Der Bio-Eimer ist zu klein.

Bei der Wahl der Größe hat sich der ART sowohl an den Erfahrungen anderer Kommunen als auch den Bedürfnissen der Haushalte – etwa zur Platzierung in der heimischen Küche – orientiert. Auch unter Berücksichtigung der Tatsache, dass große und schwere Tüten schneller reißen oder durchweichen, hat sich der Zweckverband bewusst für ein Zehn-Liter-Gefäß entschieden.

Die Art des Sammelns ist unhygienisch und gesundheitsgefährdend.

Der Gesetzgeber schreibt vor, dass Bioabfälle getrennt zu sammeln sind. Da es sich bei dem nun eingeführten System um ein freiwilliges Bringsystem handelt, kann jeder Bürger die Tüte zu einem frei wählbaren Zeitpunkt entsorgen. So können hygienische Probleme vermieden werden. Gesundheitsgefahren, die von den eigenen biogenen, häuslichen Abfällen ausgehen, sind ungeachtet dessen doch eher selten.

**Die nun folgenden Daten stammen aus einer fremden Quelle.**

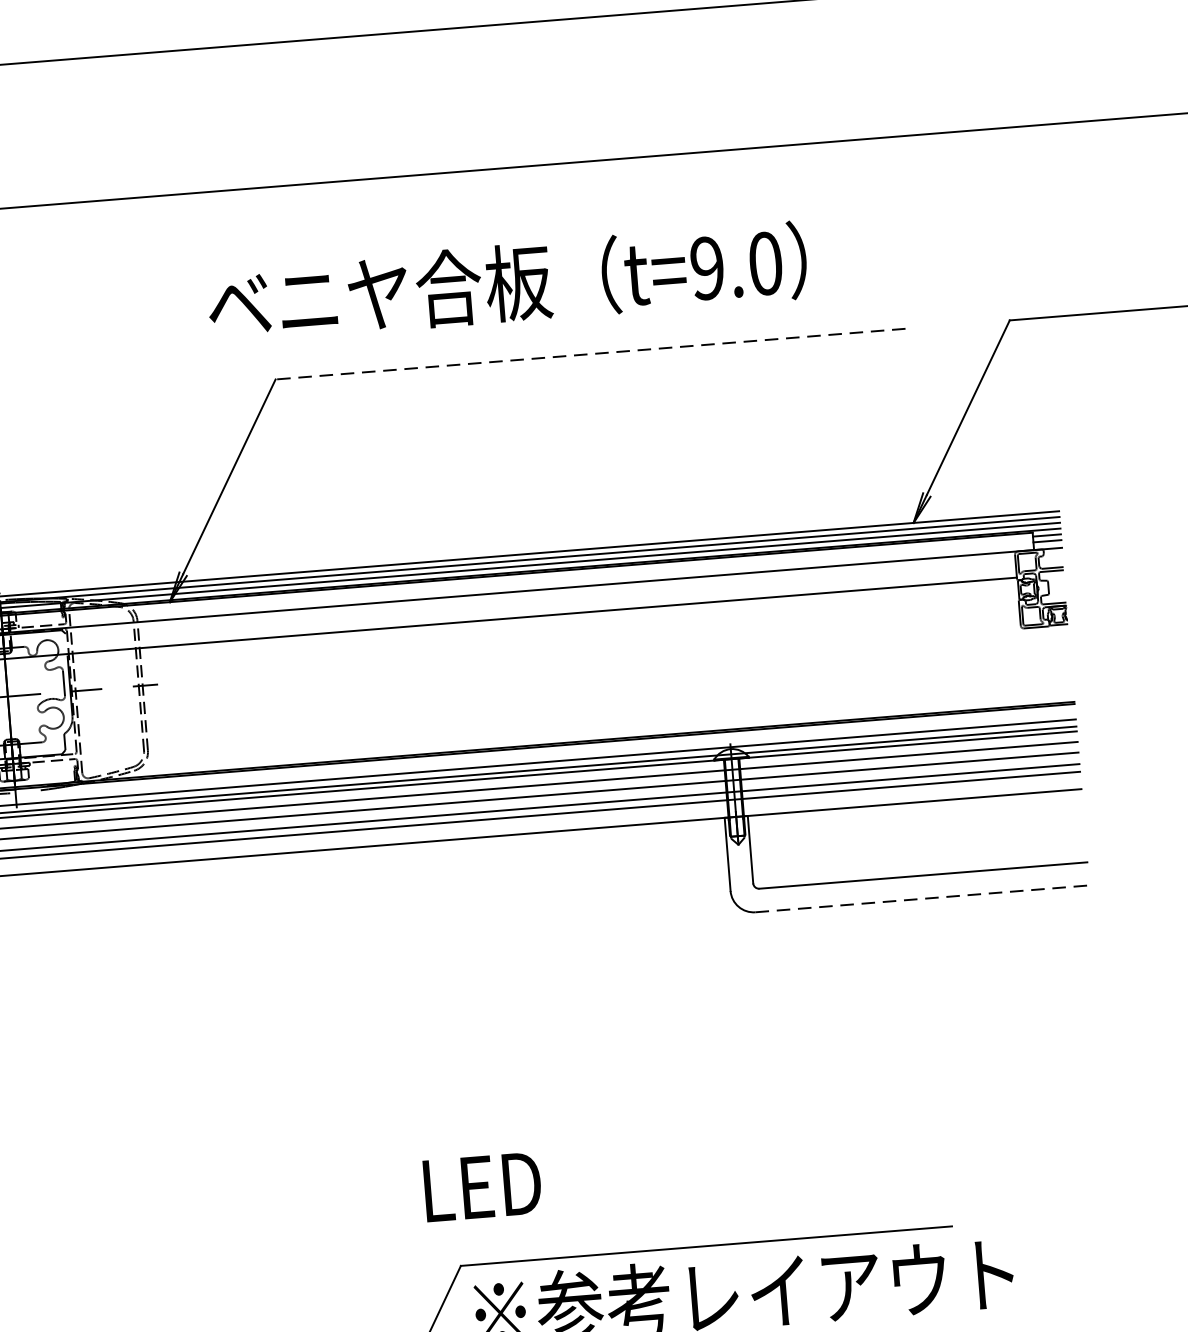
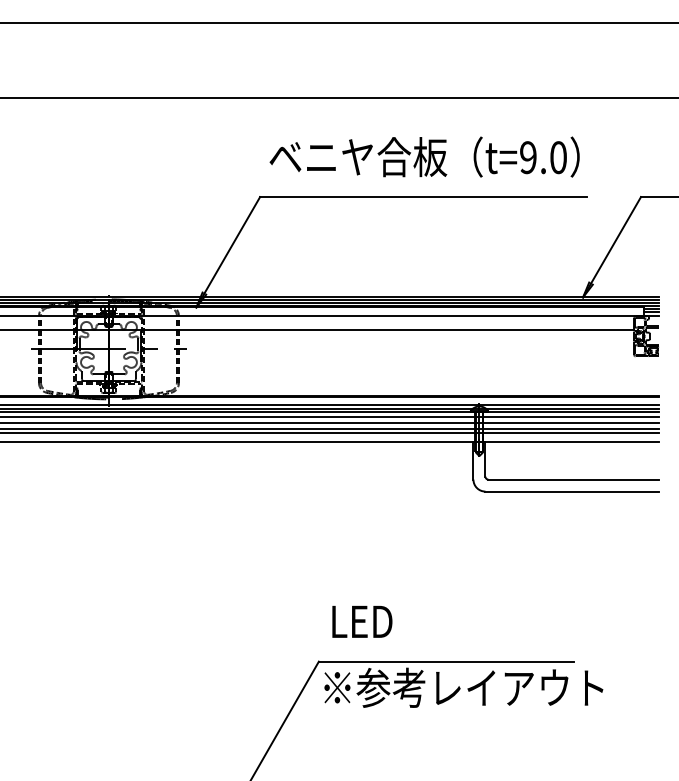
text: (507, 282) -> (424, 156), moved
line: (590, 355) -> (423, 197), dashed -> solid
line: (921, 898) -> (571, 491), dashed -> solid
text: (482, 1186) -> (362, 621), moved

In meinem Rathaus gab es das Starterset nicht.

Alle Verbandsgemeindeverwaltungen, die Kreisverwaltungen und die Stadtverwaltungen Trier, Wittlich und Bitburg geben die Startersets aus. Die Nachfrage übersteigt die Erwartungen. Temporäre Engpässe sollen schnellstmöglich ausgeglichen werden.

Die Entsorgung hat auch ohne Biotüte gut funktioniert. Warum also diese zusätzliche Entsorgung?

Der Zweckverband ist gesetzlich verpflichtet, ein getrenntes Erfassungssystem für Bioabfälle vorzuhalten. Aufgrund der scharfen Kritik der Bürger an der haushaltsnahen Biotonne hat sich der ART für die Sammlung mittels eines Bringsystems entschieden, das übrigens auch in zahlreichen Kommunen in Bayern und auch im Nachbarlandkreis Birkenfeld angeboten wird.

Kann ich auch andere Papiertüten für den Bioabfall nutzen?

Ja, natürlich. Es müssen aber auch wirklich Papiertüten sein. Es kam auch schon vor, dass Bürger ihren Bioabfall in Plastiktüten entsorgt und so in die Sammelbehälter geworfen haben. Damit ist der sogenannte Materialstrom nicht mehr sauber.

Wo gibt es Biotüten, wenn ich keine mehr habe?

Derzeit noch an den Ausgabestellen der Startersets. In Zukunft wird es die kostenlosen Biotüten überall dort geben, wo es heute schon neue gelbe Säcke gibt.